今後、人口増加のペースは落ちて行きます。エネルギーの利用効率を今後も上げていけば、エネルギー消費量を減らしつつ経済成長を持続することは十分可能であると考えられます。

ここで問題となるのは、今後は化石燃料に依存することができない、という点です。これまでも化石燃料の利用が有害な副産物を生み出し、公害という形で社会問題を引き起こしてきました。そして今、地球温暖化という、地球の生態系そのもののバランスを揺るがす問題を引き起こしています。

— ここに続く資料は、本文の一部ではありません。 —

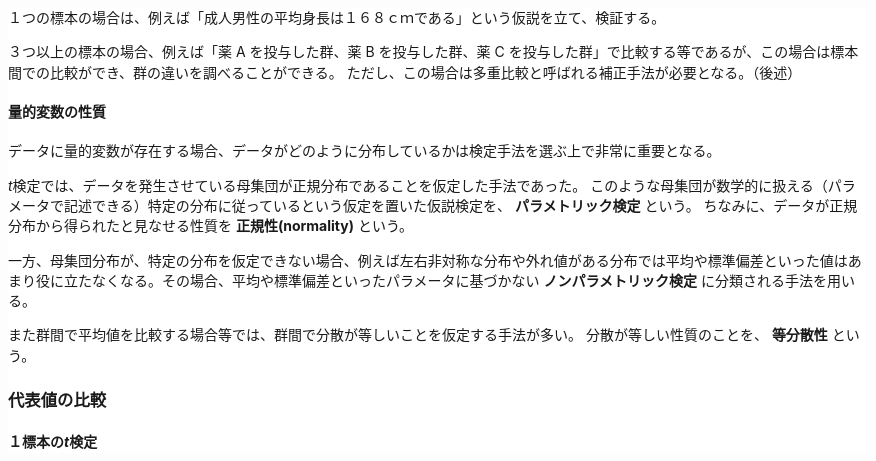 １つの標本の場合は、例えば「成人男性の平均身長は１６８ｃｍである」という仮説を立て、検証する。

３つ以上の標本の場合、例えば「薬 A を投与した群、薬 B を投与した群、薬 C を投与した群」で比較する等であるが、この場合は標本間での比較ができ、群の違いを調べることができる。
ただし、この場合は多重比較と呼ばれる補正手法が必要となる。（後述）

#### 量的変数の性質

データに量的変数が存在する場合、データがどのように分布しているかは検定手法を選ぶ上で非常に重要となる。

$t$検定では、データを発生させている母集団が正規分布であることを仮定した手法であった。
このような母集団が数学的に扱える（パラメータで記述できる）特定の分布に従っているという仮定を置いた仮説検定を、 **パラメトリック検定** という。
ちなみに、データが正規分布から得られたと見なせる性質を **正規性(normality)** という。

一方、母集団分布が、特定の分布を仮定できない場合、例えば左右非対称な分布や外れ値がある分布では平均や標準偏差といった値はあまり役に立たなくなる。その場合、平均や標準偏差といったパラメータに基づかない **ノンパラメトリック検定** に分類される手法を用いる。

また群間で平均値を比較する場合等では、群間で分散が等しいことを仮定する手法が多い。
分散が等しい性質のことを、 **等分散性** という。

### 代表値の比較

#### １標本の$t$検定
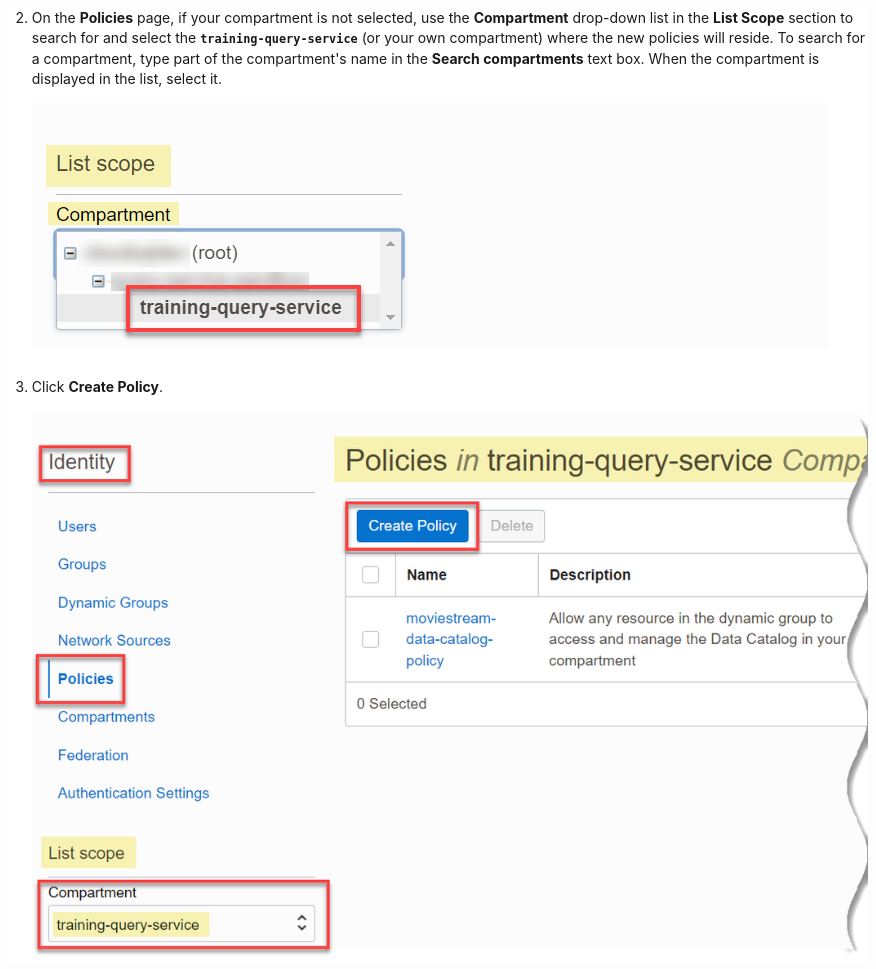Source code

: 2. On the **Policies** page, if your compartment is not selected, use the **Compartment** drop-down list in the **List Scope** section to search for and select the **`training-query-service`** (or your own compartment) where the new policies will reside. To search for a compartment, type part of the compartment's name in the **Search compartments** text box. When the compartment is displayed in the list, select it.

   ![Select the compartment.](./images/search-compartment.png " ")

3. Click **Create Policy**.

    ![Click Create Policy.](./images/policies-page.png " ")
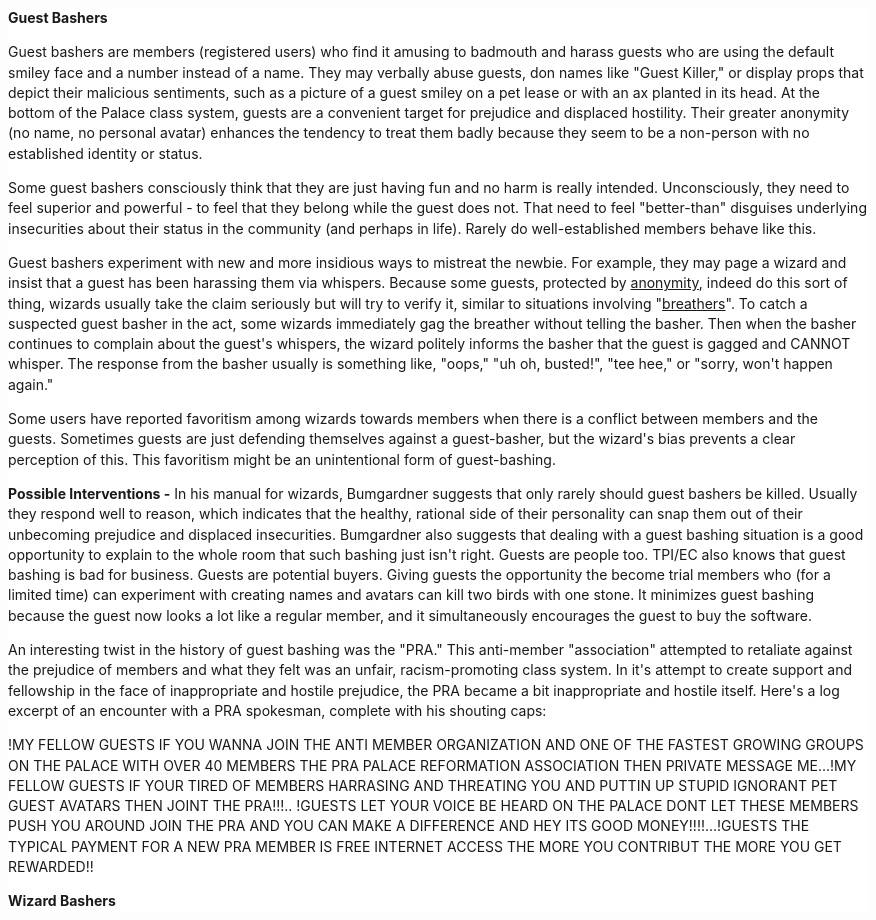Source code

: **Guest Bashers**

Guest bashers are members (registered users) who find it amusing to badmouth and harass guests who are using the default smiley face and a number instead of a name. They may verbally abuse guests, don names like "Guest Killer," or display props that depict their malicious sentiments, such as a picture of a guest smiley on a pet lease or with an ax planted in its head. At the bottom of the Palace class system, guests are a convenient target for prejudice and displaced hostility. Their greater anonymity (no name, no personal avatar) enhances the tendency to treat them badly because they seem to be a non-person with no established identity or status.

Some guest bashers consciously think that they are just having fun and no harm is really intended. Unconsciously, they need to feel superior and powerful - to feel that they belong while the guest does not. That need to feel "better-than" disguises underlying insecurities about their status in the community (and perhaps in life). Rarely do well-established members behave like this.

Guest bashers experiment with new and more insidious ways to mistreat the newbie. For example, they may page a wizard and insist that a guest has been harassing them via whispers. Because some guests, protected by [anonymity](http://users.rider.edu/~suler/psycyber/badboys.html#anonymity), indeed do this sort of thing, wizards usually take the claim seriously but will try to verify it, similar to situations involving "[breathers](http://users.rider.edu/~suler/psycyber/badboys.html#Breathers)". To catch a suspected guest basher in the act, some wizards immediately gag the breather without telling the basher. Then when the basher continues to complain about the guest's whispers, the wizard politely informs the basher that the guest is gagged and CANNOT whisper. The response from the basher usually is something like, "oops," "uh oh, busted!", "tee hee," or "sorry, won't happen again."

Some users have reported favoritism among wizards towards members when there is a conflict between members and the guests. Sometimes guests are just defending themselves against a guest-basher, but the wizard's bias prevents a clear perception of this. This favoritism might be an unintentional form of guest-bashing.

**Possible Interventions -** In his manual for wizards, Bumgardner suggests that only rarely should guest bashers be killed. Usually they respond well to reason, which indicates that the healthy, rational side of their personality can snap them out of their unbecoming prejudice and displaced insecurities. Bumgardner also suggests that dealing with a guest bashing situation is a good opportunity to explain to the whole room that such bashing just isn't right. Guests are people too. TPI/EC also knows that guest bashing is bad for business. Guests are potential buyers. Giving guests the opportunity the become trial members who (for a limited time) can experiment with creating names and avatars can kill two birds with one stone. It minimizes guest bashing because the guest now looks a lot like a regular member, and it simultaneously encourages the guest to buy the software.

An interesting twist in the history of guest bashing was the "PRA." This anti-member "association" attempted to retaliate against the prejudice of members and what they felt was an unfair, racism-promoting class system. In it's attempt to create support and fellowship in the face of inappropriate and hostile prejudice, the PRA became a bit inappropriate and hostile itself. Here's a log excerpt of an encounter with a PRA spokesman, complete with his shouting caps:

!MY FELLOW GUESTS IF YOU WANNA JOIN THE ANTI MEMBER ORGANIZATION AND ONE OF THE FASTEST GROWING GROUPS ON THE PALACE WITH OVER 40 MEMBERS THE PRA PALACE REFORMATION ASSOCIATION THEN PRIVATE MESSAGE ME...!MY FELLOW GUESTS IF YOUR TIRED OF MEMBERS HARRASING AND THREATING YOU AND PUTTIN UP STUPID IGNORANT PET GUEST AVATARS THEN JOINT THE PRA!!!.. !GUESTS LET YOUR VOICE BE HEARD ON THE PALACE DONT LET THESE MEMBERS PUSH YOU AROUND JOIN THE PRA AND YOU CAN MAKE A DIFFERENCE AND HEY ITS GOOD MONEY!!!!...!GUESTS THE TYPICAL PAYMENT FOR A NEW PRA MEMBER IS FREE INTERNET ACCESS THE MORE YOU CONTRIBUT THE MORE YOU GET REWARDED!!

**Wizard Bashers**
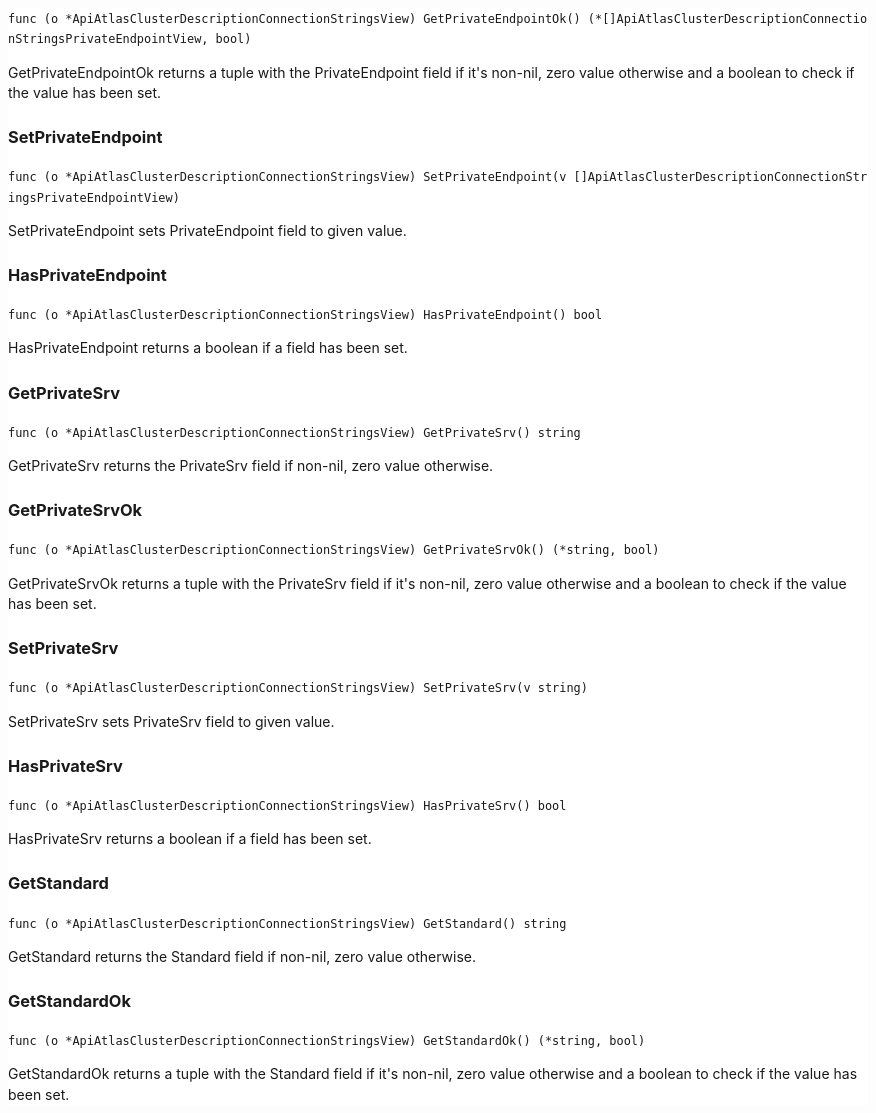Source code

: `func (o *ApiAtlasClusterDescriptionConnectionStringsView) GetPrivateEndpointOk() (*[]ApiAtlasClusterDescriptionConnectionStringsPrivateEndpointView, bool)`

GetPrivateEndpointOk returns a tuple with the PrivateEndpoint field if it's non-nil, zero value otherwise
and a boolean to check if the value has been set.

### SetPrivateEndpoint

`func (o *ApiAtlasClusterDescriptionConnectionStringsView) SetPrivateEndpoint(v []ApiAtlasClusterDescriptionConnectionStringsPrivateEndpointView)`

SetPrivateEndpoint sets PrivateEndpoint field to given value.

### HasPrivateEndpoint

`func (o *ApiAtlasClusterDescriptionConnectionStringsView) HasPrivateEndpoint() bool`

HasPrivateEndpoint returns a boolean if a field has been set.

### GetPrivateSrv

`func (o *ApiAtlasClusterDescriptionConnectionStringsView) GetPrivateSrv() string`

GetPrivateSrv returns the PrivateSrv field if non-nil, zero value otherwise.

### GetPrivateSrvOk

`func (o *ApiAtlasClusterDescriptionConnectionStringsView) GetPrivateSrvOk() (*string, bool)`

GetPrivateSrvOk returns a tuple with the PrivateSrv field if it's non-nil, zero value otherwise
and a boolean to check if the value has been set.

### SetPrivateSrv

`func (o *ApiAtlasClusterDescriptionConnectionStringsView) SetPrivateSrv(v string)`

SetPrivateSrv sets PrivateSrv field to given value.

### HasPrivateSrv

`func (o *ApiAtlasClusterDescriptionConnectionStringsView) HasPrivateSrv() bool`

HasPrivateSrv returns a boolean if a field has been set.

### GetStandard

`func (o *ApiAtlasClusterDescriptionConnectionStringsView) GetStandard() string`

GetStandard returns the Standard field if non-nil, zero value otherwise.

### GetStandardOk

`func (o *ApiAtlasClusterDescriptionConnectionStringsView) GetStandardOk() (*string, bool)`

GetStandardOk returns a tuple with the Standard field if it's non-nil, zero value otherwise
and a boolean to check if the value has been set.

即ち、我々人類は次のような多くの課題、問題に直面しています。

①エネルギー消費を抑制する

②エネルギー源を化石燃料から相対的に無害なもの(太陽光、風力、水力など)へと移行する

③持続的な経済成長を実現する

④貧困、人権侵害等をなくす

こういった課題、問題に同時並行的に取り組んで、結果を出す必要があります。

しかも、時間の猶予はあまり残されていません。

当ホームページは、SDGsの精神に基づき、人為的活動によって崩れつつある地球の生態系バランスを、これ以上崩壊させることなく、なんとか元に戻すにはどうすれば良いか、美しい母なる地球環境を後々まで残すためには今何をするべきか、といった問題を扱います。
様々な観点、側面から問題を分析し、進むべき道、方向性を探っていきます。